Brief >> Below are the entries; give again exactly the lines from the one mentioning "Výkon motora" through the one mentioning "uns in Solisium!", inclusive.

Data records
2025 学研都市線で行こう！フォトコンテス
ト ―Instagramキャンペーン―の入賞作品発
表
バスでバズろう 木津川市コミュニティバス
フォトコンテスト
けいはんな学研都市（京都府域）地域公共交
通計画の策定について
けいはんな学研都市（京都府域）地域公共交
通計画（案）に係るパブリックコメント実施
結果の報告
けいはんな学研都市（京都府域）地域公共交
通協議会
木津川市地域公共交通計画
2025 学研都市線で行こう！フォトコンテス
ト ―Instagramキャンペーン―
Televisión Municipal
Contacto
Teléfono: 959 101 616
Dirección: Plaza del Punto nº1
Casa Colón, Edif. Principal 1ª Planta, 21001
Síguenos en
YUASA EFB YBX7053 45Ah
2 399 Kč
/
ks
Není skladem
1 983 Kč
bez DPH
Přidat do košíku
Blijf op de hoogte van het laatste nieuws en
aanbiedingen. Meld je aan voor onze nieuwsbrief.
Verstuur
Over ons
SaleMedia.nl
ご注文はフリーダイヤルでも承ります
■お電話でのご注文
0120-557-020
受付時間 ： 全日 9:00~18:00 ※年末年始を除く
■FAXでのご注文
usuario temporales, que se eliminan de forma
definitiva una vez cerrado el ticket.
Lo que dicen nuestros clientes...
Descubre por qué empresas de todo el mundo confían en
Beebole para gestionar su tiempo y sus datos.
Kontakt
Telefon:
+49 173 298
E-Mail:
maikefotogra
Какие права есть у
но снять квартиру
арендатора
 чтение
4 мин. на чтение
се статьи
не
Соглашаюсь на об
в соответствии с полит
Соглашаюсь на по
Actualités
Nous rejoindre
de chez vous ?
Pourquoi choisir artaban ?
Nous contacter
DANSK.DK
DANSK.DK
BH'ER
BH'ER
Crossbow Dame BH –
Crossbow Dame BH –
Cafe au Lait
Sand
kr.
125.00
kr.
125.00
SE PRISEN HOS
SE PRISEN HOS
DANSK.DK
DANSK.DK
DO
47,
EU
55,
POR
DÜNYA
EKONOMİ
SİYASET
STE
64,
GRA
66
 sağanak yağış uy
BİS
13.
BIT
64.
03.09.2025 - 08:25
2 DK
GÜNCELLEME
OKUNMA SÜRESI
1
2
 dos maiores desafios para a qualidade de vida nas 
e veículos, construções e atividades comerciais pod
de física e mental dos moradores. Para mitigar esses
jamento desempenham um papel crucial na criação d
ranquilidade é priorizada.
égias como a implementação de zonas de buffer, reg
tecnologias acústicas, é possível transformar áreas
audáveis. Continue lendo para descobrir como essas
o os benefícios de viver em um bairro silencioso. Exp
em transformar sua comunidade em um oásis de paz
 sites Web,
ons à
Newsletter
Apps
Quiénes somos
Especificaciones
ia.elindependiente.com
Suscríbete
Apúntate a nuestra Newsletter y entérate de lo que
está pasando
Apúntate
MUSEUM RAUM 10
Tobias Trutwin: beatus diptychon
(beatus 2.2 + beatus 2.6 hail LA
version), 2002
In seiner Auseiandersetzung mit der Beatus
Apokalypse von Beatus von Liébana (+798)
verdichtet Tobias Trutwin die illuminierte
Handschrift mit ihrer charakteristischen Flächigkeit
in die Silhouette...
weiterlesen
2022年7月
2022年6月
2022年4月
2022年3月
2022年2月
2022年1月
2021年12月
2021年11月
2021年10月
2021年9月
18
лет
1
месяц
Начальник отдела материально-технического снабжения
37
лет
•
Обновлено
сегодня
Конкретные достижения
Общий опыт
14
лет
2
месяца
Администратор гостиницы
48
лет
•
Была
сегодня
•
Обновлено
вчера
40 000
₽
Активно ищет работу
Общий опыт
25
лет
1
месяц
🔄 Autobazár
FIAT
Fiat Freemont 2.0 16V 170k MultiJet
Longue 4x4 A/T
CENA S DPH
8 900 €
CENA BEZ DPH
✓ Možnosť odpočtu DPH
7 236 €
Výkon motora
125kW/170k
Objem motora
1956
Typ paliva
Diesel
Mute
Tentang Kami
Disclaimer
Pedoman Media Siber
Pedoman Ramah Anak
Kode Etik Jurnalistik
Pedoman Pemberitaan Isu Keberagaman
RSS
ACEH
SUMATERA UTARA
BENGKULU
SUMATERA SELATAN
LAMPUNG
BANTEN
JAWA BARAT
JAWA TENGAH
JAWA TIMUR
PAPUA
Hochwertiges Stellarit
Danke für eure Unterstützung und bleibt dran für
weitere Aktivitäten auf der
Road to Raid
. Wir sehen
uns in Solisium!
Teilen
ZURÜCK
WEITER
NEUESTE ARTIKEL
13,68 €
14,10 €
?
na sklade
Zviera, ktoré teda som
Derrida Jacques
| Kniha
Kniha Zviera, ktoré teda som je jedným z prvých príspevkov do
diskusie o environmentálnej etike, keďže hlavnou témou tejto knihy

Exercise solution >>
Výkon motora
125kW/170k
Objem motora
1956
Typ paliva
Diesel
Mute
Tentang Kami
Disclaimer
Pedoman Media Siber
Pedoman Ramah Anak
Kode Etik Jurnalistik
Pedoman Pemberitaan Isu Keberagaman
RSS
ACEH
SUMATERA UTARA
BENGKULU
SUMATERA SELATAN
LAMPUNG
BANTEN
JAWA BARAT
JAWA TENGAH
JAWA TIMUR
PAPUA
Hochwertiges Stellarit
Danke für eure Unterstützung und bleibt dran für
weitere Aktivitäten auf der
Road to Raid
. Wir sehen
uns in Solisium!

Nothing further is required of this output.